Women who took the drug flibanserin when it was being tested as an anti-depressant said it didn't help them beat the glums, but did give them "an increase in libido that they liked," John Thorp, one of the investigators analyzing data from three clinical trials of the drug, told AFP.
Lack of desire is the most common sexual problem in women aged 30 to 60, just as erectile dysfunction, for which Viagra is one of a choice of treatments, is the most common sexual disorder among men in the same age bracket, Thorp said.
"Men remain interested but can't act or perform properly and women lose interest," said Thorp.
"So where Viagra and other erectile dysfunction medications work in the blood supply, flibanserin works in the brain," he said.

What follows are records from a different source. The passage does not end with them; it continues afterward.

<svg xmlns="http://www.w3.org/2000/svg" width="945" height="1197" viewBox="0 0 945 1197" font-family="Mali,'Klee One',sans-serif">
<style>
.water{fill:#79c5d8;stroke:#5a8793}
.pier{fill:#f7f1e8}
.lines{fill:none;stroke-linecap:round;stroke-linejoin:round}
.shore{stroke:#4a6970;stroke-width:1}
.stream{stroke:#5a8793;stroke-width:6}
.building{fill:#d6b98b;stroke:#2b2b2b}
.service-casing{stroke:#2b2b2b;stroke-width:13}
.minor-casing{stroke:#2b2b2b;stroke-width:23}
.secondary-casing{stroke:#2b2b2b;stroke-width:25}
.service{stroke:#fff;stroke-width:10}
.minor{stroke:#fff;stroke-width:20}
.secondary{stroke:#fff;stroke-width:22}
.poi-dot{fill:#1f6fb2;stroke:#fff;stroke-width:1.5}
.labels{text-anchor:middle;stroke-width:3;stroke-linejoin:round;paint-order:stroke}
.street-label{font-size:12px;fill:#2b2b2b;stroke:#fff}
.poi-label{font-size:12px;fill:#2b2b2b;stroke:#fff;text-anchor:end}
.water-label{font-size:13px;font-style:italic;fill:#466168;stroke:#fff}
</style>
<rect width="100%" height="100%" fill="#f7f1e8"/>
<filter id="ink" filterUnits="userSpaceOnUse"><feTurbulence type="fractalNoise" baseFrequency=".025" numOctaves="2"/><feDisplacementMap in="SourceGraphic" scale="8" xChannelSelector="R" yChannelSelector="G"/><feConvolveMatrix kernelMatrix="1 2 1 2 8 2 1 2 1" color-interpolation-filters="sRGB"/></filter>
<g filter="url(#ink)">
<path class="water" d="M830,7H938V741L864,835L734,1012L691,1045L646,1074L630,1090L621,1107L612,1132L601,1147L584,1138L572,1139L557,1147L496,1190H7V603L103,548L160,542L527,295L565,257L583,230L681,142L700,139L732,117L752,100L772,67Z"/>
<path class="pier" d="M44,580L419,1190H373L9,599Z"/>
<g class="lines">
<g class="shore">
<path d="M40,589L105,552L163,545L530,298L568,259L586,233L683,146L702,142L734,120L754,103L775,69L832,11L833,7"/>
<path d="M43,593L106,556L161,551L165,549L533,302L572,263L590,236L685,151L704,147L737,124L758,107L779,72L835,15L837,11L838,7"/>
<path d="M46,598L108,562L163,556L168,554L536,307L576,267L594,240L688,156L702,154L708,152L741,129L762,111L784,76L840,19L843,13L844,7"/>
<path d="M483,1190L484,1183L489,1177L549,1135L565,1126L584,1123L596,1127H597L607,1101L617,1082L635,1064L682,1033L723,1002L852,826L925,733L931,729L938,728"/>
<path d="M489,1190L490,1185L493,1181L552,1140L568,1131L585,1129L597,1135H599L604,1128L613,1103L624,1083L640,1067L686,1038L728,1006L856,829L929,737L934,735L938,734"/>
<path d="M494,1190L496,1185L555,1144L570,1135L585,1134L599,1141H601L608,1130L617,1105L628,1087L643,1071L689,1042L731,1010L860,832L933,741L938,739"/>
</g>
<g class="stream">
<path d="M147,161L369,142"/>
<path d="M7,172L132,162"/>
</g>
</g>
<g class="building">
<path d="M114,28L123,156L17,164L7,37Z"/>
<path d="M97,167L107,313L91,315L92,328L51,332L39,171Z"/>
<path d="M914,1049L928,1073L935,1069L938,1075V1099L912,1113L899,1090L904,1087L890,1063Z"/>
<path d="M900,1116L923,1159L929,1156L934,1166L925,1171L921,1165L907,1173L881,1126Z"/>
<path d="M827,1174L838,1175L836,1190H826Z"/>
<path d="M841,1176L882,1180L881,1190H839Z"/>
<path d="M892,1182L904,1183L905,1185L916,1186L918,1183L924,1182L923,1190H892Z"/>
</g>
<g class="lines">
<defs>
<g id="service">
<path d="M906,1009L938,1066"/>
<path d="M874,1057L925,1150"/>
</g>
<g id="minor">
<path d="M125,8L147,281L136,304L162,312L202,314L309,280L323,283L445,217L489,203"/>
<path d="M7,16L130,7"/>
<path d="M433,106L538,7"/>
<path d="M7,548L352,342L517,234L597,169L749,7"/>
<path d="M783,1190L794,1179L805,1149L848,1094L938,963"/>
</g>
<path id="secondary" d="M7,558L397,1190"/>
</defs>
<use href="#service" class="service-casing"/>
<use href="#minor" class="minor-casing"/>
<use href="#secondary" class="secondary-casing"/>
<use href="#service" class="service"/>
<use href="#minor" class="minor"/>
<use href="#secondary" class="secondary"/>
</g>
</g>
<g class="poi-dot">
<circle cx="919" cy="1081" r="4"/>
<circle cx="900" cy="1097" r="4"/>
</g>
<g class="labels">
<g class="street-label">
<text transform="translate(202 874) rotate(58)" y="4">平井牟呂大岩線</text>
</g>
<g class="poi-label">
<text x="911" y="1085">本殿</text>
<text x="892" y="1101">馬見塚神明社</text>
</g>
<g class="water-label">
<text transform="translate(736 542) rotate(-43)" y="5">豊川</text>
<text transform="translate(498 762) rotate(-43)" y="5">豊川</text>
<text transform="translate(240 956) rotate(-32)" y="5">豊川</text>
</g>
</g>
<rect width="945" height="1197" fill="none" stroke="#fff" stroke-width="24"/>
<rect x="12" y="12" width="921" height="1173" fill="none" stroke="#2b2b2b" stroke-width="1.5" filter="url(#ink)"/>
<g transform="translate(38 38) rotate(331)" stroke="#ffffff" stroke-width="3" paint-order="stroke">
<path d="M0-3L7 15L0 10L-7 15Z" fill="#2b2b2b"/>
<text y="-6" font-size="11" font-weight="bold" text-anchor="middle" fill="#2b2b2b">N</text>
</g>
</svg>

In the light of the women's reactions to flibanserin, the German drug company that had first tested the drug as a treatment for depression, Boehringer Ingelheim, several years ago began exploring the possibilities of it being the active ingredient in the female answer to Viagra.
Clinical trials were held in Canada, Europe and the United States to test the drug's efficacy in raising the level of sexual desire in women.
Nearly 2,000 pre-menopausal women were given flibanserin or a placebo for 24 weeks and asked to report back to researchers or make diary entries on six variables, including the number of satisfactory sexual encounters they had and their level of sexual desire.
The studies found that 100 milligrams a day of flibanserin resulted in "significant improvements" in the two variables.
Flibanserin is currently an investigational drug and is only available to women taking part in clinical trials.